SOMETHING remarkable has happened to El Nino. That's the recurring warming of equatorial Pacific surface waters that affects weather around the world. Geophysicists still don't fully understand it. Yet, as they become better acquainted with the phenomenon, they find they can use it to make some valuable types of predictions.
For example, Mark Cane and Gidon Eshel at Columbia University's Lamont/Doherty Earth Observatory in Palisades, N.Y., and Roger Buckland with the Southern Africa Development Community in Harare, Zimbabwe, have found what they call an ``astonishing'' correspondence between maize (corn) crop yields in Zimbabwe and El Nino nearly half a world away. When an El Nino sets in, Zimbabwe suffers drought and maize crops dwindle.
In a research paper published last month in Nature, the scientists note that computer-based forecasts can anticipate an El Nino up to a year in advance. They suggest that such forecasts ``could provide an effective early-warning system for southern African drought-induced famines.'' Early warning can also be given to places such as Peru where El Nino brings crop-destroying rains.
El Nino is a subtle trick the ocean-atmosphere system performs every two to 10 years. It is linked to the so-called southern oscillation; hence scientists speak of an ENSO (El Nino/southern oscillation) event. In this oscillation, sea-level air pressure seesaws between the Australian-Indonesian region and the eastern subtropical Pacific.
As an ENSO develops, pressure becomes unusually high in the western subtropical Pacific and low in the East. Trade winds weaken over the central and eastern regions. The warm-water pool normally found in the western equatorial Pacific migrates eastward. The result is an expanded warm pool east of the International Date Line. This fuels strong convective activity that pumps lots of moisture and heat energy into the atmosphere.
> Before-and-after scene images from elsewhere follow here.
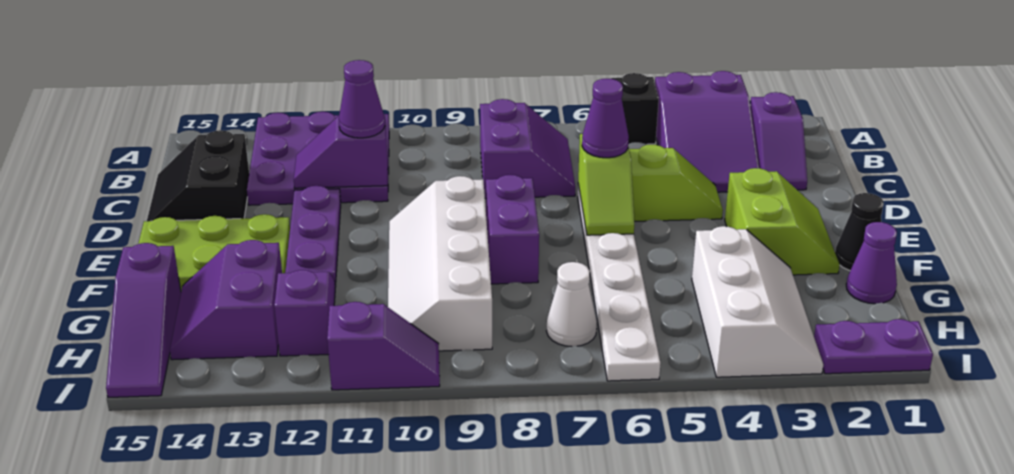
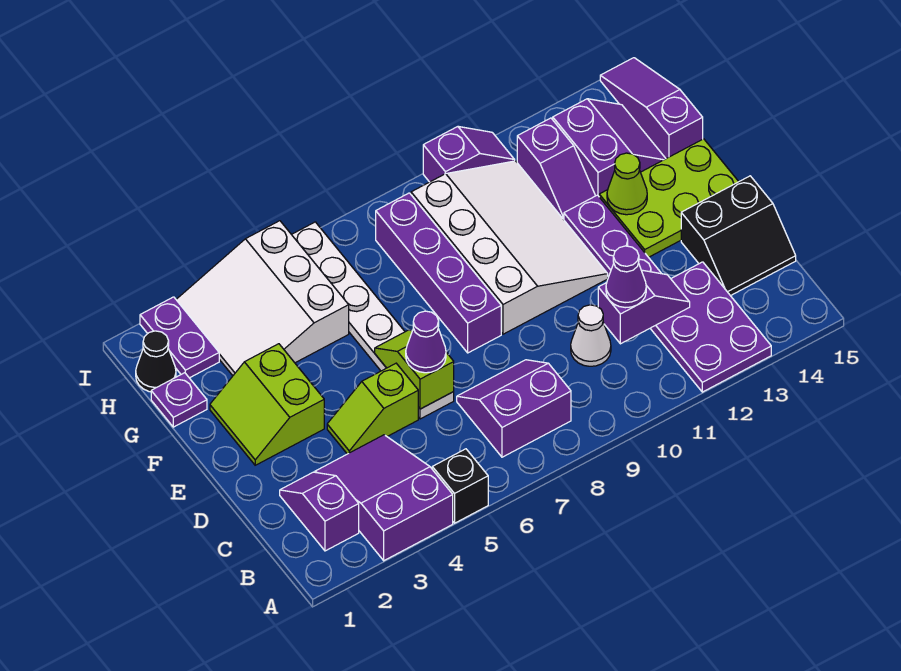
purple plate A11:C13 level 1 -> purple plate A12:C13 level 1
purple slope B7:C8 level 1 top 8 -> purple slope B7:C8 level 1 top B
black slope C14:D15 level 1 top 14 -> black slope C14:D15 level 1 top D
purple brick E8:F8 level 1 -> purple brick E8:H8 level 1
white slope E9:H10 level 1 top 9 -> white slope E9:H11 level 1 top 9
black cone F1 level 1 -> black cone H1 level 1
none -> lime cone F13 level 2
purple cone G1 level 1 -> purple plate G1 level 1
white slope G3:I4 level 1 top 4 -> white slope G3:I5 level 1 top 5
white cone H7 level 1 -> white cone C10 level 1
purple plate I1:I2 level 1 -> purple plate H2:I2 level 1
purple slope I10:I11 level 1 top 11 -> purple slope I10:I11 level 1 top 10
The resulting air-circulation patterns can affect weather thousands of miles away.
For reasons not well understood, the presence of an El Nino tends to suppress North Atlantic hurricane formation. Meteorologist William Gray of Colorado State University at Fort Collins uses this fact in his highly successful scheme for predicting the intensity of the Atlantic hurricane season.
An El Nino usually fades after a few years. But there is now indication its influence may linger. This month, Gregg Jacobs at the Naval Research Laboratory at Stennis Space Center, Miss., and colleagues, reported in Nature what seems to be a North Pacific reincarnation of the 1982-83 El Nino. This was the strongest ENSO of this century. The scientists suggest that the event generated a type of ocean wave that traveled across the tropical Pacific and up along the South and North American west coasts. It then was reflected westward from North America as a slow-moving so-called Rossby wave that depends on earth's rotation for its existence. After a decade, it reached the northwest Pacific where it deflected current flows to warm northern Pacific waters.
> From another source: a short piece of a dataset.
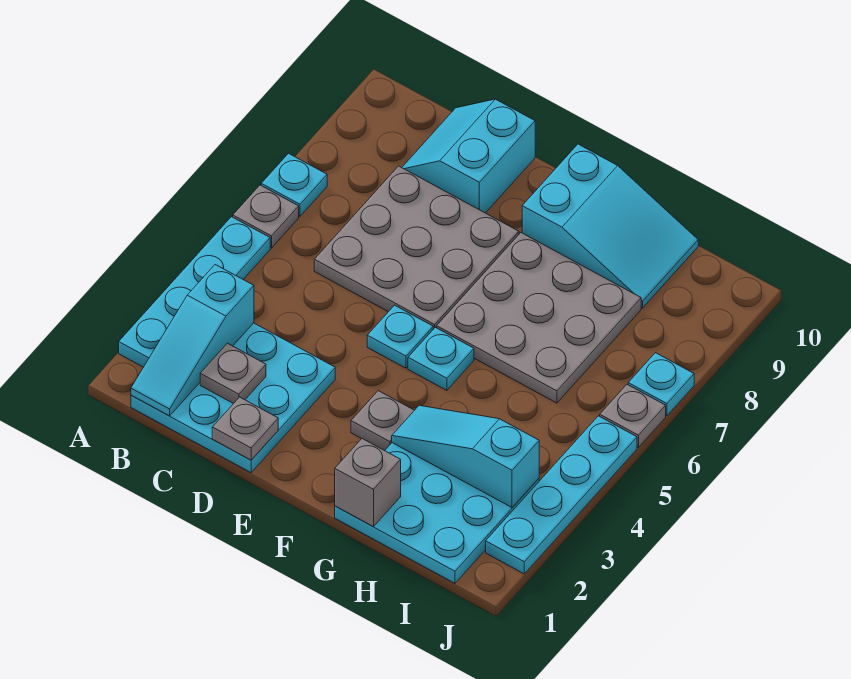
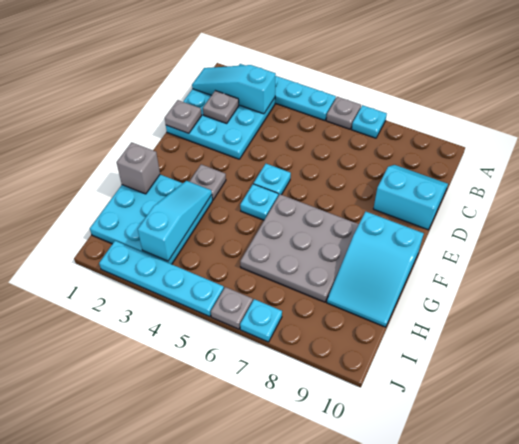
grey plate C6:E8 level 1 -> none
Dr. Jacobs and his colleagues have reproduced this scenario with computers. They also find evidence for it in satellite measurements of changes in sea level and sea-surface temperatures over the North Pacific. These temperature changes, in turn, could conceivably influence air-circulation patterns that affect North America. These findings need to be confirmed. Meanwhile, the scientists suggest they indicate a ``potential for decadal prediction of El-Nino-generated Rossby waves and their effects.'' That would be an early warning indeed. El Nino studies began as pure geophysical research. Now they are paying dividends with new practical forecasting techniques.